**Your goal**
Reproduce the passage of the Kath & Kim article starting with "The foxymorons of Fountain Lakes are" and going on through "bona fide juggernaut.".

Kath & Kim: articles


Backyard bliss

The foxymorons of Fountain Lakes are turning the suburban dream into a global phenomenon. Michael Idato reports.

In its youth, Kath & Kim was merely a sketch, threadbare but ripe with possibility, played with the kind of joyous mischief you might find in a game of lounge-room charades. Now, sold to Britain, the US and Europe, with DVD box sets and its own line of merchandise, it returns to the ABC for a fourth outing—this one a telemovie—as a bona fide juggernaut.

At its heart, however, not much has changed since Jane Turner, Gina Riley and Magda Szubanski first breathed life into Kath, Kim and Sharon in a wedding planner sketch for the 1994 series Big Girl’s Blouse. “We don’t have the great world domination plan, I’m afraid,” says Riley, who plays self-centred Kim. “We just take it one show at a time and do what feels right for the show.”

Still, it is not surprising that commercial TV came knocking, hoping to spirit the foxymorons of Fountain Lakes away from the ABC. “We weren’t always honour bound to go to the ABC,” says Jane Turner, who plays the daffy, but lovable, Kath. “But we had developed the first series there, and made the second and third, which is not to say we wouldn’t have been comfortable at a commercial network. There was just no reason to go.”

Following the success of the first three series of Kath & Kim, Riley and Turner, who write the series, took a break at the beginning of this year, intending to return to Fountain Lakes, but unsure where to start. “We knew we’d probably left it too late to write a complete series,” Turner says. “And we wanted to write something in the winter and shoot in the warmer months, having last year shot in the winter when it was freezing.”

So Riley and Turner decided to write a telemovie instead, a significant change of gear for the characters, and a serious challenge for them. “We thought writing a telemovie would be like writing three episodes. Little did we know…” Riley says, laughing. “It was quite a different experience.”

In one sense, Turner adds, it isn’t much different from writing a single—albeit long—episode, “with much bigger stories for the characters”.

**Data shown**
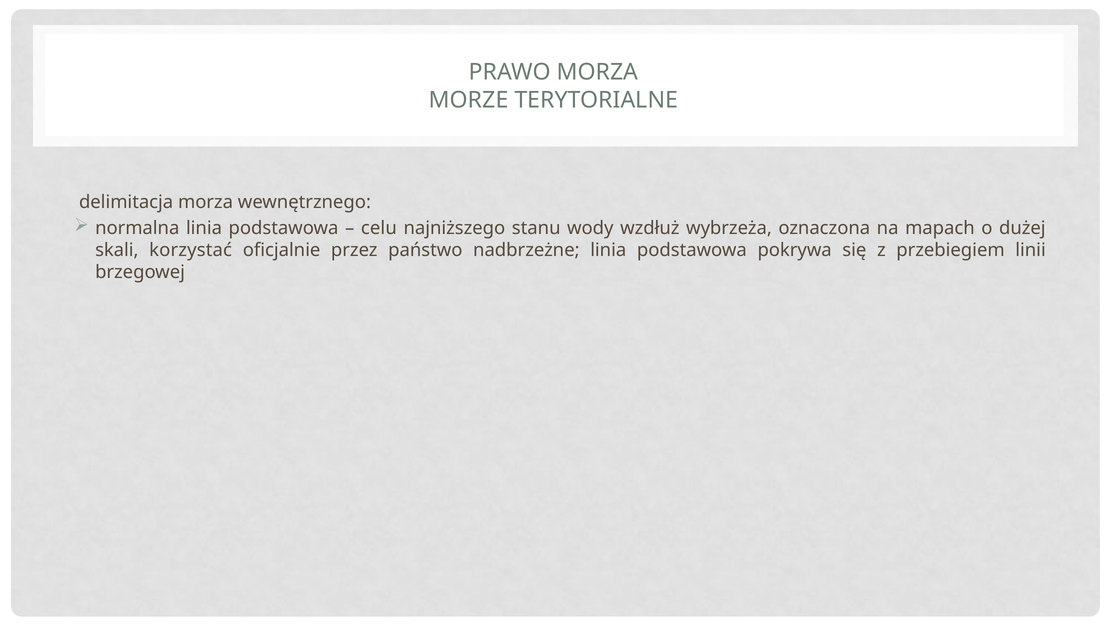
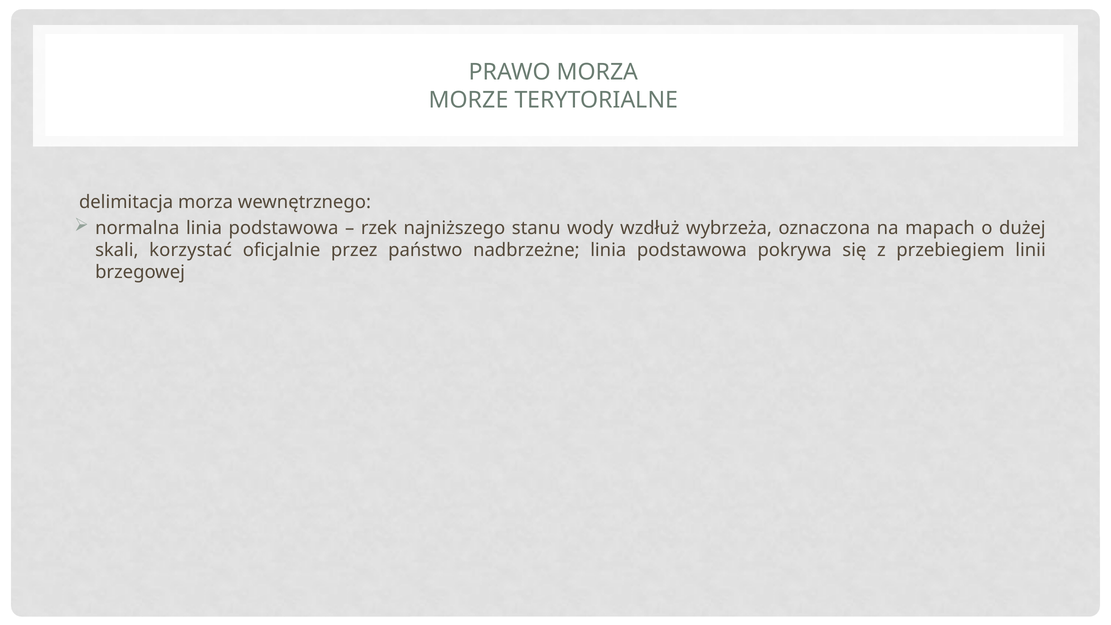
celu: celu -> rzek
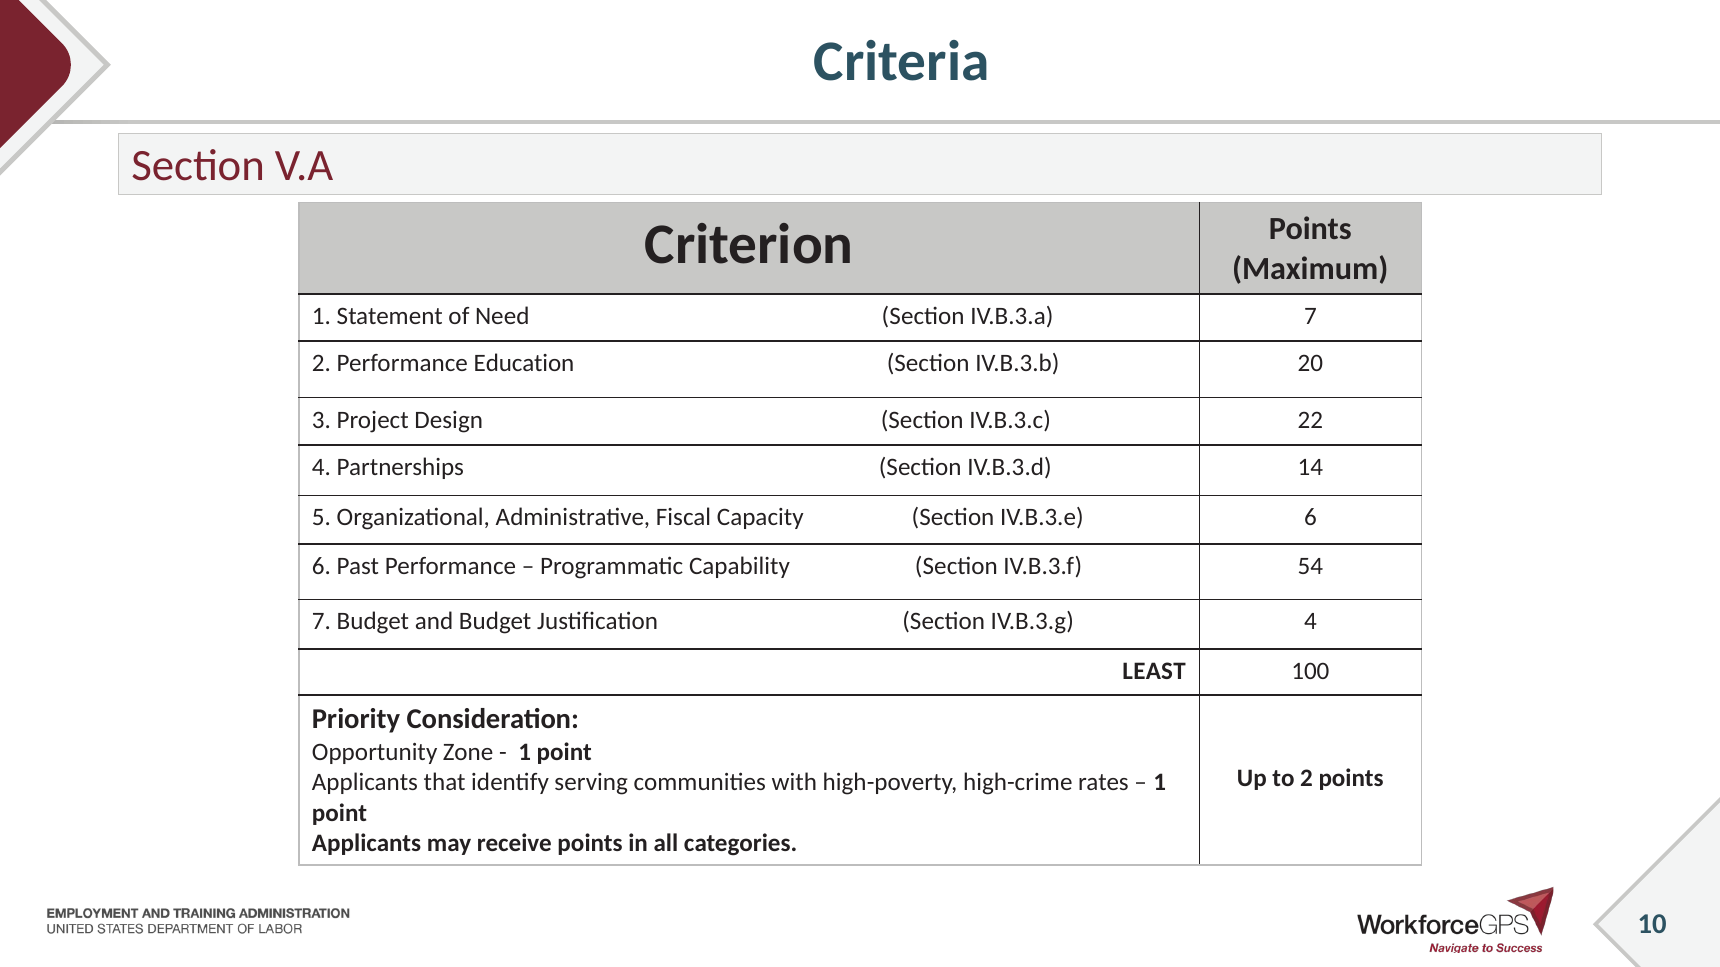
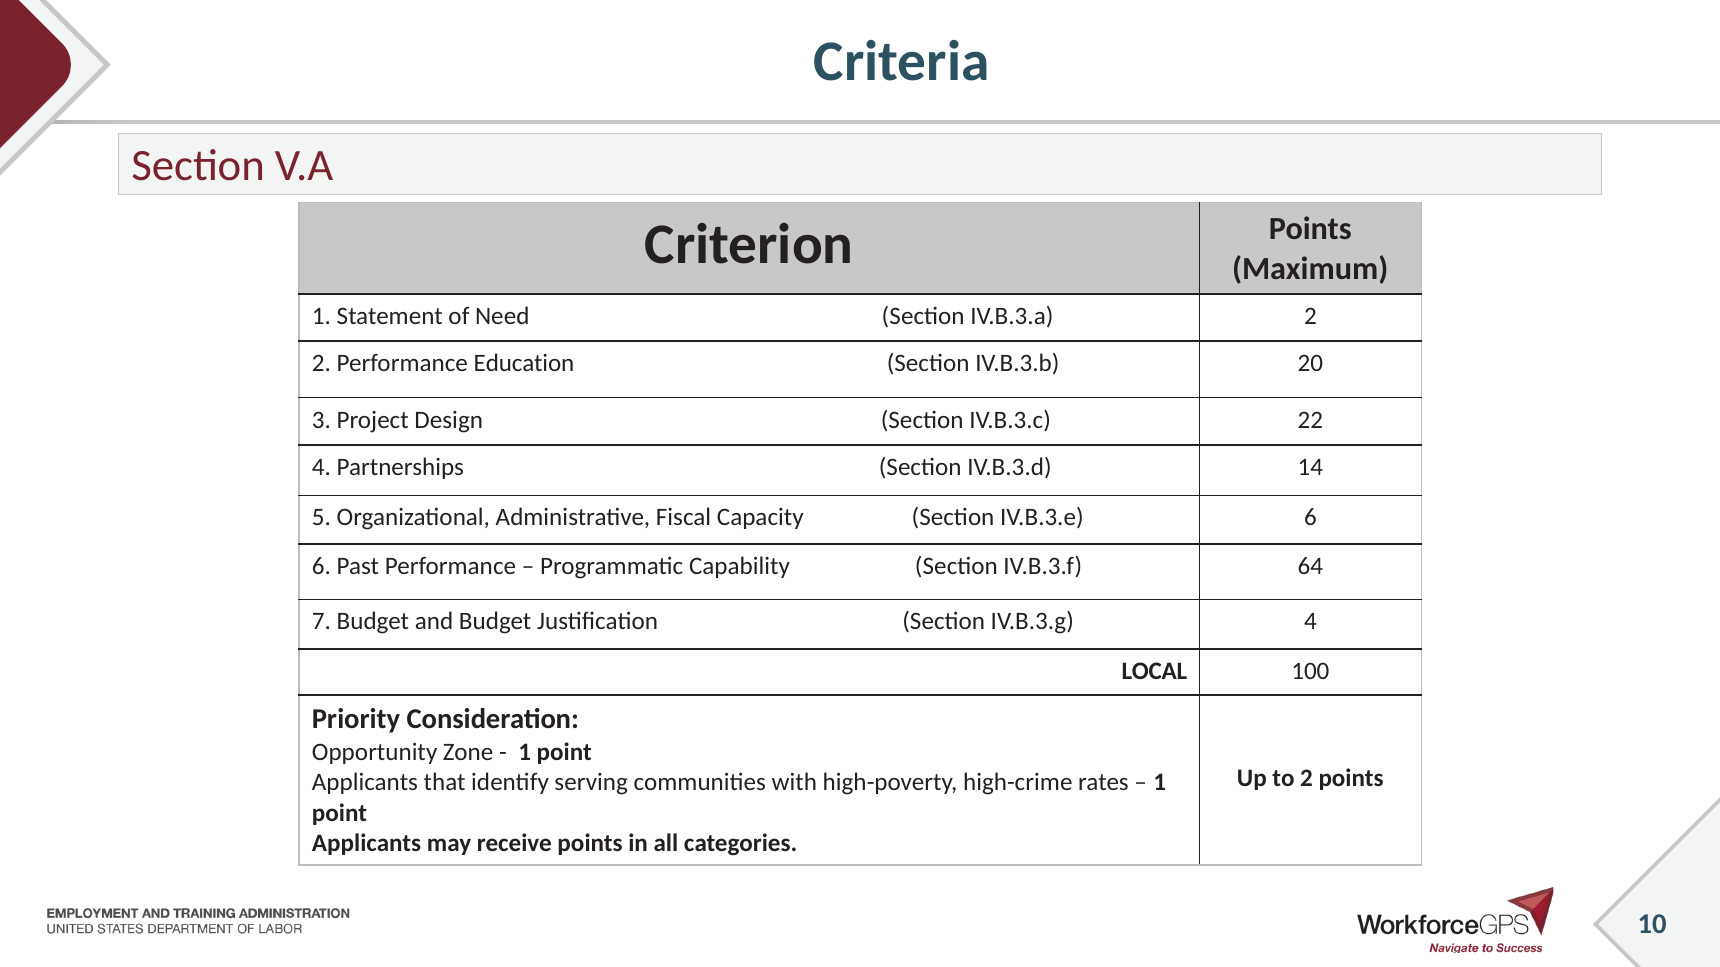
IV.B.3.a 7: 7 -> 2
54: 54 -> 64
LEAST: LEAST -> LOCAL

**Answer to this task**
The foxymorons of Fountain Lakes are turning the suburban dream into a global phenomenon. Michael Idato reports.

In its youth, Kath & Kim was merely a sketch, threadbare but ripe with possibility, played with the kind of joyous mischief you might find in a game of lounge-room charades. Now, sold to Britain, the US and Europe, with DVD box sets and its own line of merchandise, it returns to the ABC for a fourth outing—this one a telemovie—as a bona fide juggernaut.